Cleusa entrou pela porta de serviços, como faz sempre, dando acesso à rottweiler, que fica presa na lateral da casa. Percebeu que a cachorra estava estranha e que, em vez de entrarem juntas na cozinha, como fazem sempre, Tica entrou correndo. “Assim que passou pela porta, a cadela disparou a latir, assustando os ladrões. Deu tempo de Cleusa gritar e sair correndo. Tica continuou avançando e os ladrões não tiveram outra saída a não ser atirar e sair correndo. Mesmo ensanguentada, Tica foi atrás dos ladrões, que ficaram presos na varanda. Cleusa teve de segurar a cachorra e abrir o portão com o controle. Só depois, ela ligou, gritando e chorando”, contou Wanderson.
Os ladrões fugiram correndo, com mochilas nas costas, levando um i-Pad, poucas joias e uma câmera fotográfica. “Isso não é nada. Se não fosse a Tica, poderiam ter rendido a Cleusa e levado nossa casa inteira”, comenta Letícia. O marido concorda: “Tica salvou a pátria. Os assaltantes planejavam fazer uma limpa. Não iria sobrar nada”. O empresário correu para casa e chamou a polícia pelo 190. Duas viaturas da Polícia Militar chegaram minutos depois. “Os soldados ficaram emocionados com a história da Tica e ajudaram a improvisar uma maca com restos de cobertor”, explicou Wanderson, que rumou imediatamente com a cachorra para a clínica veterinária.
Socorro
Apesar de passado o susto, Cleusa fez questão de seguir junto para o veterinário. Com 10 anos de serviços na casa, ela chama a cadela de 48 quilos de Bebê. “A cachorrinha deu sorte. A bala entrou pelo focinho, passou pelo céu da boca, entrou direto pela traqueia e ficou alojada no pescoço. Não fraturou nem um osso”, explica Carlos Augusto Campos Assis, dono da clínica.
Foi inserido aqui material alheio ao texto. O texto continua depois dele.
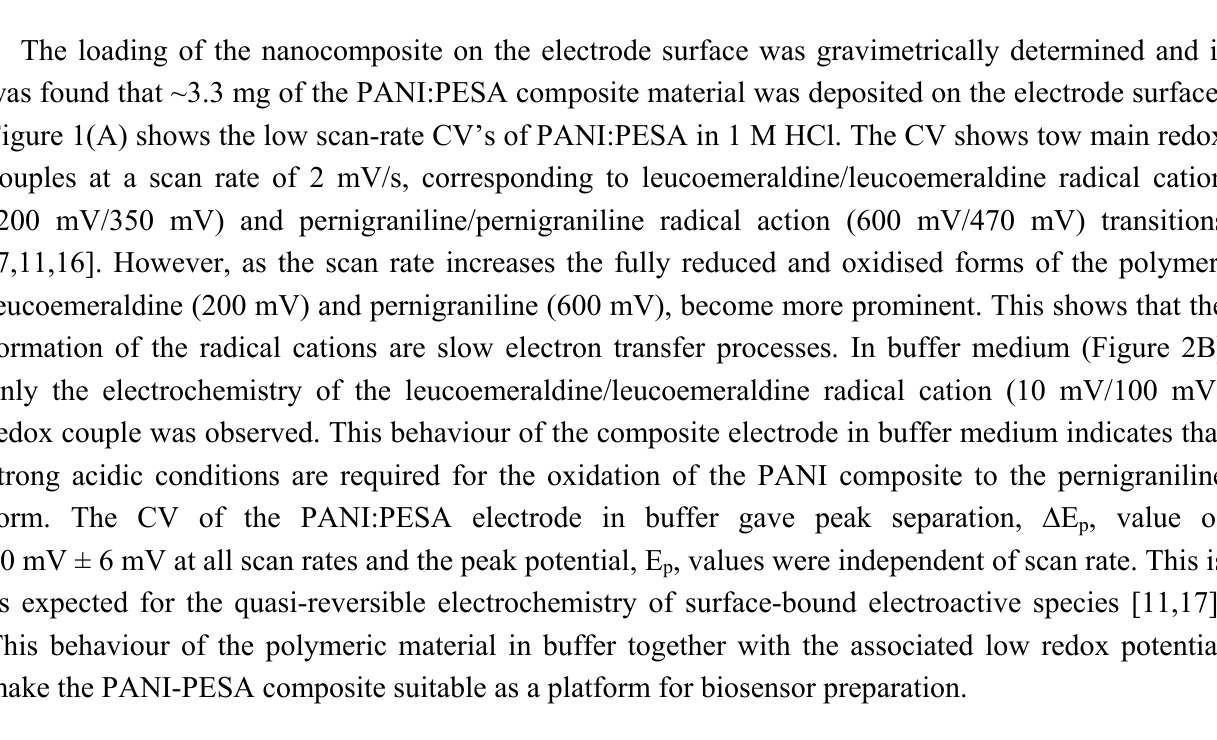
Figure 1. CV of PANI:PESA nanocomposite in (A) 1 M HCl and (B) in 0.1 M phosphate buffer (pH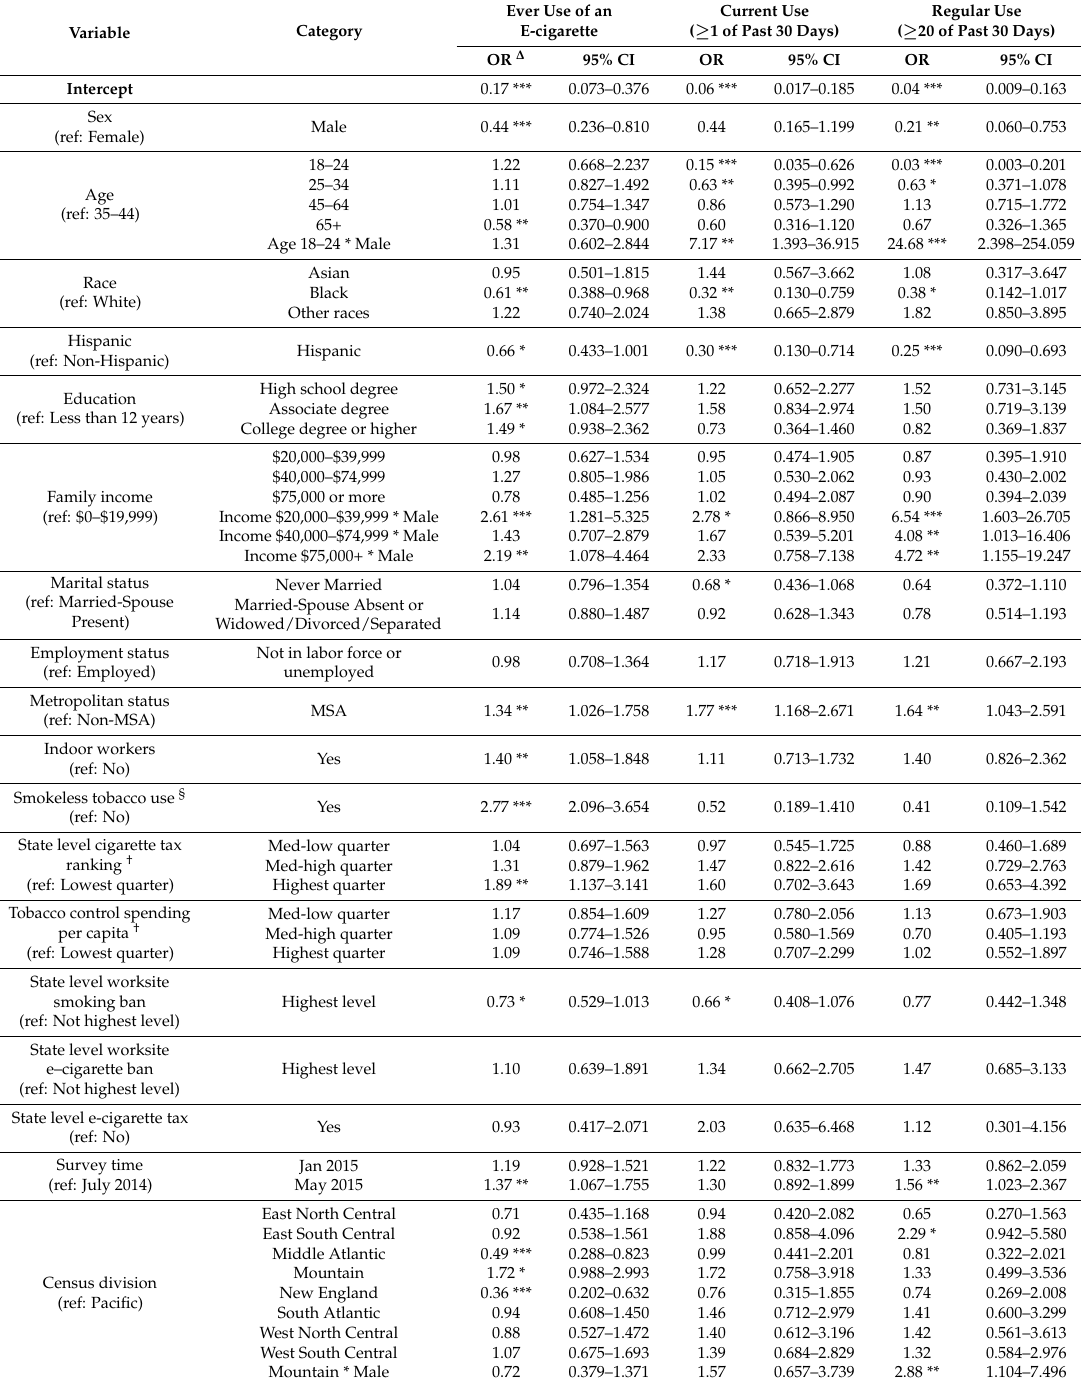
Table 4. Odds ratios for ever, current and regular use measures of e-cigarette use of former smokers who quit more than one year and less than or equal to three years, CPS-TUS, 2014/5.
Depois de sofrer três cirurgias e ser entubada, em procedimento de hora e meia, os prognósticos de Tica são bons. “A princípio a bala não pegou nada de nobre e nenhum vaso importante, se não ela tinha morrido por hemorragia. É cedo para dizer se vai haver sequelas”, complementou o veterinário Alexandre Nagem.
“A cachorrinha tem boa chance de sobrevivência. Na verdade, nasceu de novo. Dá uma tristeza profunda, porém, perceber que não existe mais respeito pela vida nem a do homem, nem a do animal, que só estava agindo por instinto, defendendo o patrimônio dele e dos seus donos”, diz Carlos Augusto Campos Assis, dono da Clínica Veterinária São Francisco de Assis. Segundo ele, é o terceiro caso de cão ferido por assaltantes este ano na instituição.